Since the Covid-19 pandemic, many art and cultural events have moved their activities to the online space. From digital art exhibitions to various musical and dance performances, audiences have adapted to the confines of their screens, experiencing these from the comfort of their couch. On the face of it, theatre might seem like the easiest to adapt to the OTT platform, given the rising popularity of watching shows online. However, our theatre troupe Natya Chetana has consistently declined any invitation to perform our plays for a digital audience. The first, making the performance available in mobile or laptop is a suicidal attempt for art as audiences will gradually become too casual to receive the real spirit of a performance, which allow for gatherings and the creation of a sense of unity among audiences and artists alike. This two-way process will be broken, if the market of internet is allowed to mediate between the performer and audiences, resulting in a digital takeover of culture and art. At a time when buses are allowed to ply, ferrying 50 passengers and travelling through the night without any physical distancing, it is irrational to disallow performances gathering for 2 hours, with proper physical distancing.
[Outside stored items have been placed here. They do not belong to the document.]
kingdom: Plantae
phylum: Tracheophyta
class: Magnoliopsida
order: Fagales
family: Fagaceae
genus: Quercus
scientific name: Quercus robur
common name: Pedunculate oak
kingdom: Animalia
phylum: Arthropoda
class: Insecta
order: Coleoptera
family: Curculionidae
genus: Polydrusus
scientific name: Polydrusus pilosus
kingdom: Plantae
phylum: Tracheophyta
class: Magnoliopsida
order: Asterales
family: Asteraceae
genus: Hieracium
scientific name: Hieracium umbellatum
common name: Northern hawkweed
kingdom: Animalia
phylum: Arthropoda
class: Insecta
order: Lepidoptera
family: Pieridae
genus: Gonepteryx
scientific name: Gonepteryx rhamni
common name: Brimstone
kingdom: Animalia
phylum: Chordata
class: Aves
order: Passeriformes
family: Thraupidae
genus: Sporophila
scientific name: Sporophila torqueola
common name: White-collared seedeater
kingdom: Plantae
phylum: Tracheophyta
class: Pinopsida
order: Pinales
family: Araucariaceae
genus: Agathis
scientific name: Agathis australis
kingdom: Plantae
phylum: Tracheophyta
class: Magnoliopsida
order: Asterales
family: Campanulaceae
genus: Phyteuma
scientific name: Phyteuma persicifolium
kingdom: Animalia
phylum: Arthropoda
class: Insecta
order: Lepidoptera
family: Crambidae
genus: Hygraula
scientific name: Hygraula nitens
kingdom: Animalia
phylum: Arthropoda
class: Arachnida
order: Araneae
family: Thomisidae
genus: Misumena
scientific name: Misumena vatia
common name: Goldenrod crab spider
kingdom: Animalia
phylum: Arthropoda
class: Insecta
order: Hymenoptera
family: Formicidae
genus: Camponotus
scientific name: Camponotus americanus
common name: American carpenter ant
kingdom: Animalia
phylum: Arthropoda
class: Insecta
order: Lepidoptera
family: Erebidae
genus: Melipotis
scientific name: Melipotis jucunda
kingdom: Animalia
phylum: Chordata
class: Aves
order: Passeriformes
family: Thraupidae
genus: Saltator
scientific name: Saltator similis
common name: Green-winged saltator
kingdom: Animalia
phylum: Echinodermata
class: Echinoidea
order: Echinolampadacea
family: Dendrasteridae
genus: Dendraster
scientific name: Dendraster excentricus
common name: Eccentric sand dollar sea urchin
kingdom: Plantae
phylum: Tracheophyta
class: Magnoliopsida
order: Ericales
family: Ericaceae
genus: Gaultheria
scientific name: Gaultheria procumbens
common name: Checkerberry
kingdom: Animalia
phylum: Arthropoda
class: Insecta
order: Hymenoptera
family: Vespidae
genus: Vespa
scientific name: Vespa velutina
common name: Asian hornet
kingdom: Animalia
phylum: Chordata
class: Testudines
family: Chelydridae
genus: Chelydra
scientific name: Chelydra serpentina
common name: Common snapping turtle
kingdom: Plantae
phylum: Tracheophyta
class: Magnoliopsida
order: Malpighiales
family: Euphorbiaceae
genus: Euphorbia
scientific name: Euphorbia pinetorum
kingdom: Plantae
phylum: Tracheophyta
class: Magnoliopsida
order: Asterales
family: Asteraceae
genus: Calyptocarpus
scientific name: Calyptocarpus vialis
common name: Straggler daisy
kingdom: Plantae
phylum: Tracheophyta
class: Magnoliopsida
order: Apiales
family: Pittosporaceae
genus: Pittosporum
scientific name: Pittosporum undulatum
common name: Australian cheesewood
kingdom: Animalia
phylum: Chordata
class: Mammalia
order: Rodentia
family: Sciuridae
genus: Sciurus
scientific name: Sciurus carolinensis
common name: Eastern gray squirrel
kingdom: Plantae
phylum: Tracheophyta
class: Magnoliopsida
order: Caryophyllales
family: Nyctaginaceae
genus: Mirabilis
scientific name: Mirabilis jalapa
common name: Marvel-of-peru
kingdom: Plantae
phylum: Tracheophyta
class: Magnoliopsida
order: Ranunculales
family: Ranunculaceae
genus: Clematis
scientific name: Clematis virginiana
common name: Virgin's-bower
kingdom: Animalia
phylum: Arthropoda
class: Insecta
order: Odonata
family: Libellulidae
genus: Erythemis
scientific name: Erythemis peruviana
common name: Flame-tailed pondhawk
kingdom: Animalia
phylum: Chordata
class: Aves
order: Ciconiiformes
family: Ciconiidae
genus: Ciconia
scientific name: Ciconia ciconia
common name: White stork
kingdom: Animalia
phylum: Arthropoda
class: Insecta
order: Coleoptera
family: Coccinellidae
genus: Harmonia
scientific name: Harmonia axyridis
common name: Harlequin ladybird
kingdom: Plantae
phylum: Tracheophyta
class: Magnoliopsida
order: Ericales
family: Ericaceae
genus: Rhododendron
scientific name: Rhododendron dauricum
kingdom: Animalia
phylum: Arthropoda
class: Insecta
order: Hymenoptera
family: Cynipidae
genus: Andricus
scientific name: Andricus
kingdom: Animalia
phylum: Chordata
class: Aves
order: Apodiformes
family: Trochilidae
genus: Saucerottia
Culture and art have been maintaining a balance between physical and mental health. Now during the corona period, suicides, psychiatric disorders, domestic violence, sexual harassment etc. are rising while the government is aiming only to protect the body, and not the mind. We must realise that life is not based on Loss and Benefit. It is not a profit-making business. Decentralisation of the market needs to be promoted, which will not only have an impact on the environment and all other species—by helping them live without turning natural resources into “money,” but also by allowing the market to become a humanitarian space that can be accommodated within financial deals, and uphold art and culture as a major driver of the society. Art can offer a spirit of cultural community, peaceful reflection on our needs and deeds, provoke a better choice of life and bring a balance between our physical and mental worlds. That is why theatre is not a commercial product to be sold in the market as a commodity. Rather, it is a dynamic ‘process’ among human beings while allows exchange of all kinds of power needed to live better.